As auto producers continue to unveil plans for developing all-electric (EV) and plug-in-hybrid vehicles (PHEV) for the near-future market, there are still many questions regarding the broader implications of building a larger EV infrastructure. Many of the use models for electric cars involve some form of recharging strategy relying on a direct interface with our current energy grid. This is no simple proposition. Though it is improving, much of our energy grid is quite antiquated. Just this week, as the summer temperatures started setting in here in New York, we had small scale brown outs and power shortages in several highly populated portions of north Brooklyn.
In order to prepare for the impeding influx of electric vehicles on US streets, solutions for managing their use of the power grid will need to be implemented. We’ve already seen a lot of these “smart grid” technologies hit the market for home energy management. Google among other companies have developed energy management tools that help users understand their home energy use and make changes to improve their efficiency. Recharging a car would add an immense load to the average household energy needs making the need for such technologies that much more important. To be successful, energy management tools will need to not only monitor the use of your appliances and heating and cooling systems but also your new electric car.
The Ford Motor Co. has already got a jump on this need by partnering with Microsoft to integrate energy management software into it’s future line of electric vehicles. Ford is planning on releasing a all-electric version of their popular Focus model as soon as 2011. Microsoft’s Hohm software will assist owners in determining how to to recharge their vehicle’s batteries in the most efficient, responsible, and affordable way. The primary goal of the software will be to lessen the strain of car charging on the power grid during peak hours, and to help utilities better manage the rising need. To accomplish this Ford and Microsoft will also be working directly with individual cities and utilities to bring them into the development process creating a true “systems” approach.

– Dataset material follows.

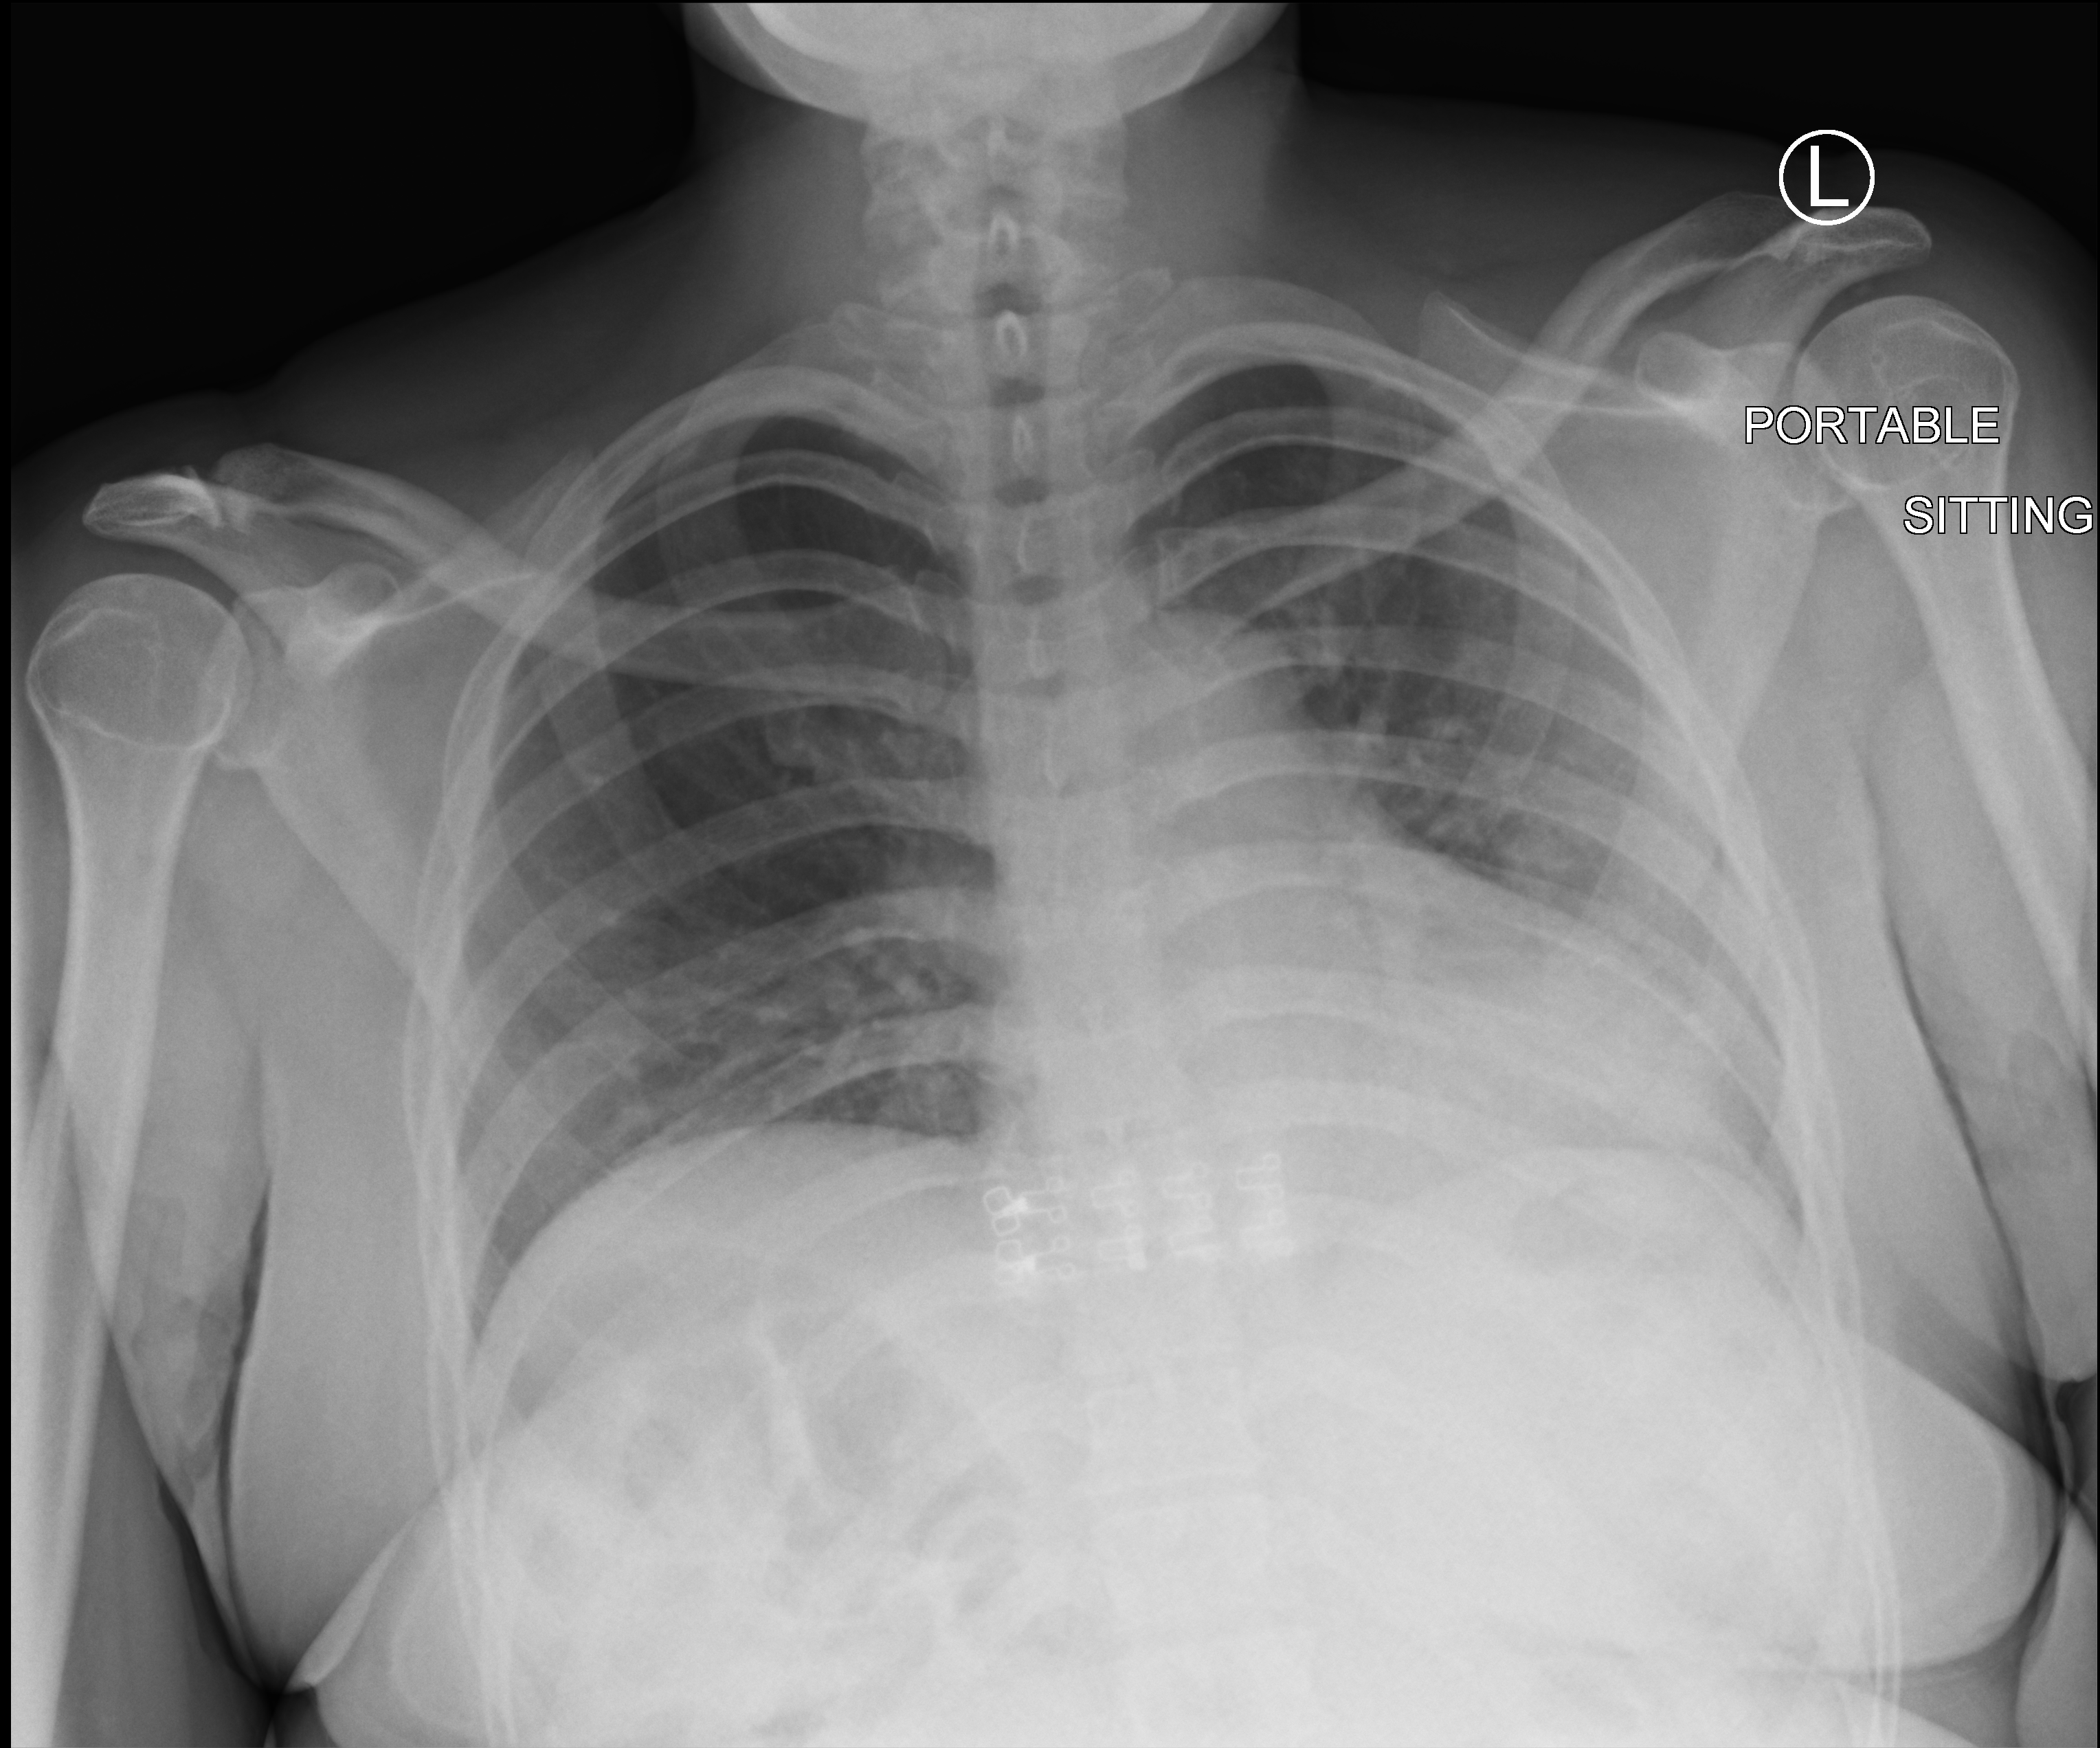
Bedside chest radiograph (computed radiography); anteroposterior (AP) projection. Female patient hospitalised with COVID-19, age 18–59 years.
Hospital-stay facts (about this admission, not read from this image; timing relative to this image not recorded): mechanically ventilated during this hospital stay: no; admitted to intensive care during this hospital stay: no.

IT has been an increasingly important part of auto design, most recently in the form of integrating the myriad of mobile technologies we have come to rely on. Ford’s partnership with Microsoft takes this relationship a step further by involving the still emerging field of smart grid technology into the future automobile. Regardless of weather Electric vehicles represent the best long-term solution to the countries car-dependency, the EVs are certainly here and are going to be a influential part of the future energy needs.